TASK DETAILS :: Each record must come back unchanged in your answer, stripped of its images.
[Opening MATERIAL TO PROCESS section]
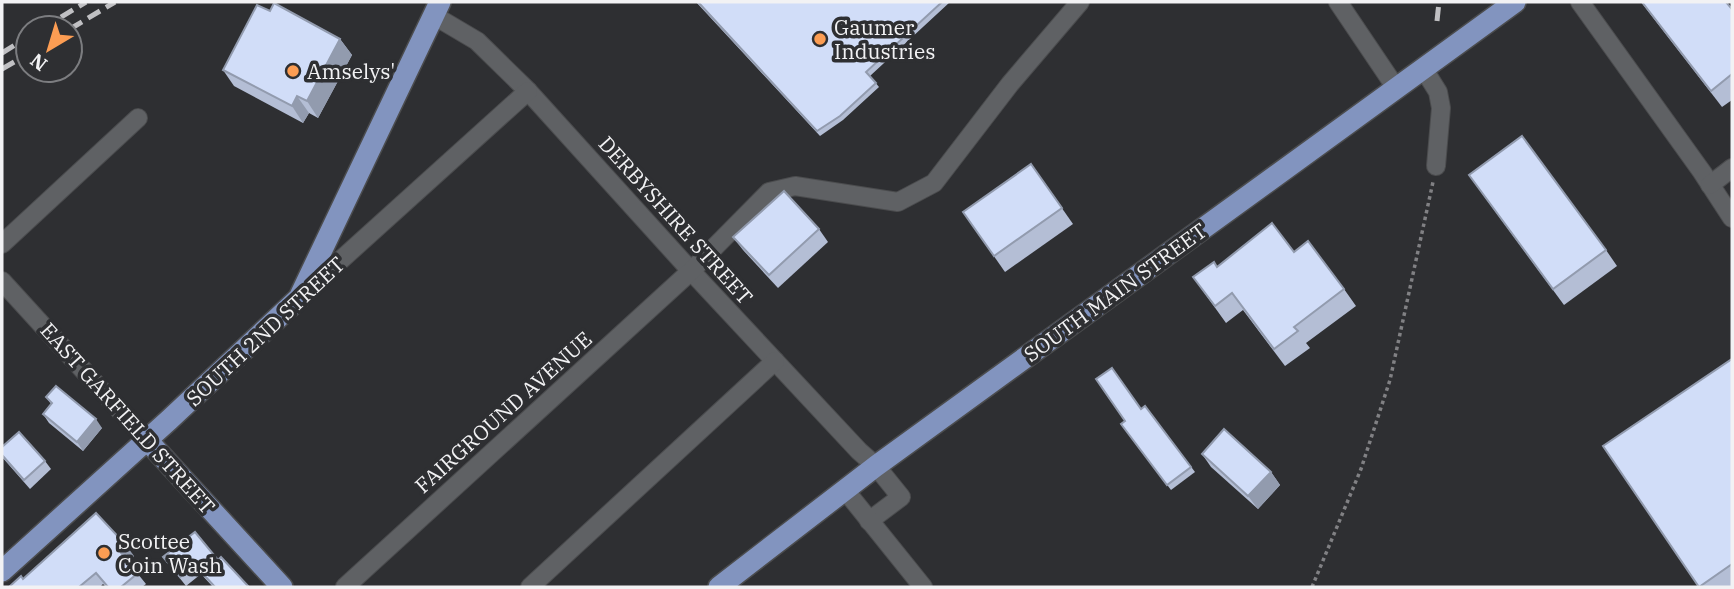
<svg xmlns="http://www.w3.org/2000/svg" width="1734" height="589" font-family="'IBM Plex Serif',serif">
<style>
.lines{fill:none;stroke-linecap:round;stroke-linejoin:round}
.minor-casing{stroke:#4b4c4e;stroke-width:20}
.major-casing{stroke:#4b4c4e;stroke-width:24}
.path{stroke:#818184;stroke-width:3.5;stroke-dasharray:3.5 3.5;stroke-linecap:butt}
.minor{stroke:#5f6164;stroke-width:18}
.major{stroke:#8294bf;stroke-width:21}
.rail{stroke:#c0c0c3;stroke-width:5;stroke-dasharray:14 7;stroke-linecap:butt}
.wall{fill:#b4bed5}
.shaded-wall{fill:#929bae}
.building{fill:#d1ddf8;stroke:#929bae;stroke-width:2}
.poi-dot{fill:#fc9d53;stroke:#2e2f32;stroke-width:2.5}
.labels{text-anchor:middle;dominant-baseline:central;stroke-width:7;stroke-linejoin:round;paint-order:stroke}
.poi-label{font-size:21px;fill:#f2f2f4;stroke:#2e2f32;text-anchor:start}
.street-label{font-size:21px;fill:#f2f2f4;stroke:#2e2f32}
</style>
<rect width="100%" height="100%" fill="#2e2f32"/>
<g class="lines">
<defs>
<g id="minor">
<path d="M1338,2L1396,88"/>
<path d="M1580,2L1702,172L1732,218"/>
<path d="M433,15L477,41L528,91L691,271L859,451L876,466L901,497L869,521"/>
<path d="M1423,68L1438,92L1441,108L1436,166"/>
<path d="M1710,185L1732,168"/>
<path d="M2,244L138,118"/>
<path d="M2,281L147,440"/>
<path d="M302,295L528,91"/>
<path d="M845,490L923,587"/>
<path d="M345,587L691,271L769,192L795,186L898,202L934,183L1010,84L1080,2"/>
<path d="M530,587L775,361"/>
</g>
<g id="major">
<path d="M147,440L282,587"/>
<path d="M2,571L169,420L299,298L440,2"/>
<path d="M719,587L876,466L1515,2"/>
</g>
</defs>
<use href="#minor" class="minor-casing"/>
<use href="#major" class="major-casing"/>
<path class="path" d="M1312,587L1361,469L1390,380L1433,182"/>
<use href="#minor" class="minor"/>
<use href="#major" class="major"/>
<g class="rail">
<path d="M1437,21L1439,2"/>
<path d="M43,28L86,2"/>
<path d="M70,29L115,2"/>
<path d="M2,53L28,37"/>
<path d="M2,69L28,54"/>
</g>
</g>
<g class="wall">
<path d="M696,2H950L870,76L879,87L843,120L820,136Z"/>
<path d="M1641,2H1726L1732,9V100L1722,107Z"/>
<path d="M270,11L340,39L352,55L318,118L309,113L303,123L234,86L223,70Z"/>
<path d="M1031,164L1073,224L1005,272L963,212Z"/>
<path d="M1481,192L1606,250L1617,266L1564,305Z"/>
<path d="M819,229L828,242L778,288L743,250L733,237Z"/>
<path d="M1294,252L1344,289L1356,306L1306,343L1310,348L1285,366L1243,310L1226,323L1193,277L1217,267Z"/>
<path d="M1732,359V587H1699L1603,446Z"/>
<path d="M46,397L102,428L83,451L49,423L43,414L51,404Z"/>
<path d="M1145,406L1195,472L1171,490L1121,424Z"/>
<path d="M2,447L45,461L51,469L30,489L2,457Z"/>
<path d="M1202,454L1271,472L1280,485L1258,509L1211,467Z"/>
<path d="M134,556L129,563L146,584L142,587H106L103,584L100,587H9Z"/>
<path d="M163,557L218,560L249,587H213L201,574L186,586Z"/>
</g>
<g class="shaded-wall">
<path d="M340,39L352,55L318,118L307,101Z"/>
<path d="M297,96L309,113L303,123L292,106Z"/>
<path d="M96,419L102,428L83,451L77,442Z"/>
<path d="M1271,472L1280,485L1258,509L1248,496Z"/>
<path d="M126,545L134,556L128,564L121,553Z"/>
</g>
<g class="building">
<path d="M698,2H942L866,72L876,83L840,116L817,131Z"/>
<path d="M1642,2H1726L1732,9V74L1711,91Z"/>
<path d="M274,3L340,39L307,101L297,96L292,106L223,70L257,5L270,11Z"/>
<path d="M1522,136L1606,250L1553,289L1469,175Z"/>
<path d="M1031,164L1062,208L994,256L963,212Z"/>
<path d="M784,191L819,229L769,275L733,237Z"/>
<path d="M1272,223L1294,252L1308,241L1344,289L1294,327L1298,331L1274,349L1232,293L1215,306L1193,277L1214,262L1217,267Z"/>
<path d="M1732,359V564L1699,587L1603,446Z"/>
<path d="M1112,368L1141,409L1145,406L1191,467L1167,485L1121,424L1125,421L1096,379Z"/>
<path d="M56,386L96,419L77,442L43,414L52,403L46,397Z"/>
<path d="M1224,429L1271,472L1248,496L1202,454Z"/>
<path d="M19,432L45,461L24,480L2,455V447Z"/>
<path d="M96,513L126,545L121,553L138,573L121,587H108L96,573L79,587H9L21,576L23,579Z"/>
<path d="M195,532L218,560L221,557L249,587H215L195,565L180,577L163,557Z"/>
</g>
<g class="poi-dot">
<circle cx="820" cy="39" r="7"/>
<circle cx="293" cy="71" r="7"/>
<circle cx="104" cy="553" r="7"/>
</g>
<g class="labels">
<g class="poi-label">
<text x="834" y="27">Gaumer<tspan x="834" dy="24">Industries</tspan></text>
<text x="307" y="71">Amselys'</text>
<text x="118" y="541">Scottee<tspan x="118" dy="24">Coin Wash</tspan></text>
</g>
<g class="street-label">
<text transform="translate(676 220) rotate(48)">DERBYSHIRE STREET</text>
<text transform="translate(1115 292) rotate(-36)">SOUTH MAIN STREET</text>
<text transform="translate(265 331) rotate(-43)">SOUTH 2ND STREET</text>
<text transform="translate(503 412) rotate(-42)">FAIRGROUND AVENUE</text>
<text transform="translate(128 418) rotate(48)">EAST GARFIELD STREET</text>
</g>
</g>
<rect width="1734" height="589" fill="none" stroke="#f2f2f4" stroke-width="7"/>
<g transform="translate(49 49) rotate(218)"><circle r="33" fill="#2e2f32" stroke="#7c7d80" stroke-width="2"/>
<path d="M0-5L12 26L0 18L-12 26Z" fill="#fc9d53"/>
<text y="-10" font-size="19" font-weight="bold" text-anchor="middle" fill="#f2f2f4">N</text>
</g>
</svg>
[Closing MATERIAL TO PROCESS section]
SOLUTION TO THIS EXERCISE ::
<svg xmlns="http://www.w3.org/2000/svg" width="1734" height="589" font-family="'IBM Plex Serif',serif">
<style>
.lines{fill:none;stroke-linecap:round;stroke-linejoin:round}
.minor-casing{stroke:#4b4c4e;stroke-width:20}
.major-casing{stroke:#4b4c4e;stroke-width:24}
.path{stroke:#818184;stroke-width:3.5;stroke-dasharray:3.5 3.5;stroke-linecap:butt}
.minor{stroke:#5f6164;stroke-width:18}
.major{stroke:#8294bf;stroke-width:21}
.rail{stroke:#c0c0c3;stroke-width:5;stroke-dasharray:14 7;stroke-linecap:butt}
.wall{fill:#b4bed5}
.shaded-wall{fill:#929bae}
.building{fill:#d1ddf8;stroke:#929bae;stroke-width:2}
.poi-dot{fill:#fc9d53;stroke:#2e2f32;stroke-width:2.5}
.labels{text-anchor:middle;dominant-baseline:central;stroke-width:7;stroke-linejoin:round;paint-order:stroke}
.poi-label{font-size:21px;fill:#f2f2f4;stroke:#2e2f32;text-anchor:start}
.street-label{font-size:21px;fill:#f2f2f4;stroke:#2e2f32}
</style>
<rect width="100%" height="100%" fill="#2e2f32"/>
<g class="lines">
<defs>
<g id="minor">
<path d="M1338,2L1396,88"/>
<path d="M1580,2L1702,172L1732,218"/>
<path d="M433,15L477,41L528,91L691,271L859,451L876,466L901,497L869,521"/>
<path d="M1423,68L1438,92L1441,108L1436,166"/>
<path d="M1710,185L1732,168"/>
<path d="M2,244L138,118"/>
<path d="M2,281L147,440"/>
<path d="M302,295L528,91"/>
<path d="M845,490L923,587"/>
<path d="M345,587L691,271L769,192L795,186L898,202L934,183L1010,84L1080,2"/>
<path d="M530,587L775,361"/>
</g>
<g id="major">
<path d="M147,440L282,587"/>
<path d="M2,571L169,420L299,298L440,2"/>
<path d="M719,587L876,466L1515,2"/>
</g>
</defs>
<use href="#minor" class="minor-casing"/>
<use href="#major" class="major-casing"/>
<path class="path" d="M1312,587L1361,469L1390,380L1433,182"/>
<use href="#minor" class="minor"/>
<use href="#major" class="major"/>
<g class="rail">
<path d="M1437,21L1439,2"/>
<path d="M43,28L86,2"/>
<path d="M70,29L115,2"/>
<path d="M2,53L28,37"/>
<path d="M2,69L28,54"/>
</g>
</g>
<g class="wall">
<path d="M696,2H950L870,76L879,87L843,120L820,136Z"/>
<path d="M1641,2H1726L1732,9V100L1722,107Z"/>
<path d="M270,11L340,39L352,55L318,118L309,113L303,123L234,86L223,70Z"/>
<path d="M1031,164L1073,224L1005,272L963,212Z"/>
<path d="M1481,192L1606,250L1617,266L1564,305Z"/>
<path d="M819,229L828,242L778,288L743,250L733,237Z"/>
<path d="M1294,252L1344,289L1356,306L1306,343L1310,348L1285,366L1243,310L1226,323L1193,277L1217,267Z"/>
<path d="M1732,359V587H1699L1603,446Z"/>
<path d="M46,397L102,428L83,451L49,423L43,414L51,404Z"/>
<path d="M1145,406L1195,472L1171,490L1121,424Z"/>
<path d="M2,447L45,461L51,469L30,489L2,457Z"/>
<path d="M1202,454L1271,472L1280,485L1258,509L1211,467Z"/>
<path d="M134,556L129,563L146,584L142,587H106L103,584L100,587H9Z"/>
<path d="M163,557L218,560L249,587H213L201,574L186,586Z"/>
</g>
<g class="shaded-wall">
<path d="M340,39L352,55L318,118L307,101Z"/>
<path d="M297,96L309,113L303,123L292,106Z"/>
<path d="M96,419L102,428L83,451L77,442Z"/>
<path d="M1271,472L1280,485L1258,509L1248,496Z"/>
<path d="M126,545L134,556L128,564L121,553Z"/>
</g>
<g class="building">
<path d="M698,2H942L866,72L876,83L840,116L817,131Z"/>
<path d="M1642,2H1726L1732,9V74L1711,91Z"/>
<path d="M274,3L340,39L307,101L297,96L292,106L223,70L257,5L270,11Z"/>
<path d="M1522,136L1606,250L1553,289L1469,175Z"/>
<path d="M1031,164L1062,208L994,256L963,212Z"/>
<path d="M784,191L819,229L769,275L733,237Z"/>
<path d="M1272,223L1294,252L1308,241L1344,289L1294,327L1298,331L1274,349L1232,293L1215,306L1193,277L1214,262L1217,267Z"/>
<path d="M1732,359V564L1699,587L1603,446Z"/>
<path d="M1112,368L1141,409L1145,406L1191,467L1167,485L1121,424L1125,421L1096,379Z"/>
<path d="M56,386L96,419L77,442L43,414L52,403L46,397Z"/>
<path d="M1224,429L1271,472L1248,496L1202,454Z"/>
<path d="M19,432L45,461L24,480L2,455V447Z"/>
<path d="M96,513L126,545L121,553L138,573L121,587H108L96,573L79,587H9L21,576L23,579Z"/>
<path d="M195,532L218,560L221,557L249,587H215L195,565L180,577L163,557Z"/>
</g>
<g class="poi-dot">
<circle cx="820" cy="39" r="7"/>
<circle cx="293" cy="71" r="7"/>
<circle cx="104" cy="553" r="7"/>
</g>
<g class="labels">
<g class="poi-label">
<text x="834" y="27">Gaumer<tspan x="834" dy="24">Industries</tspan></text>
<text x="307" y="71">Amselys'</text>
<text x="118" y="541">Scottee<tspan x="118" dy="24">Coin Wash</tspan></text>
</g>
<g class="street-label">
<text transform="translate(676 220) rotate(48)">DERBYSHIRE STREET</text>
<text transform="translate(1115 292) rotate(-36)">SOUTH MAIN STREET</text>
<text transform="translate(265 331) rotate(-43)">SOUTH 2ND STREET</text>
<text transform="translate(503 412) rotate(-42)">FAIRGROUND AVENUE</text>
<text transform="translate(128 418) rotate(48)">EAST GARFIELD STREET</text>
</g>
</g>
<rect width="1734" height="589" fill="none" stroke="#f2f2f4" stroke-width="7"/>
<g transform="translate(49 49) rotate(218)"><circle r="33" fill="#2e2f32" stroke="#7c7d80" stroke-width="2"/>
<path d="M0-5L12 26L0 18L-12 26Z" fill="#fc9d53"/>
<text y="-10" font-size="19" font-weight="bold" text-anchor="middle" fill="#f2f2f4">N</text>
</g>
</svg>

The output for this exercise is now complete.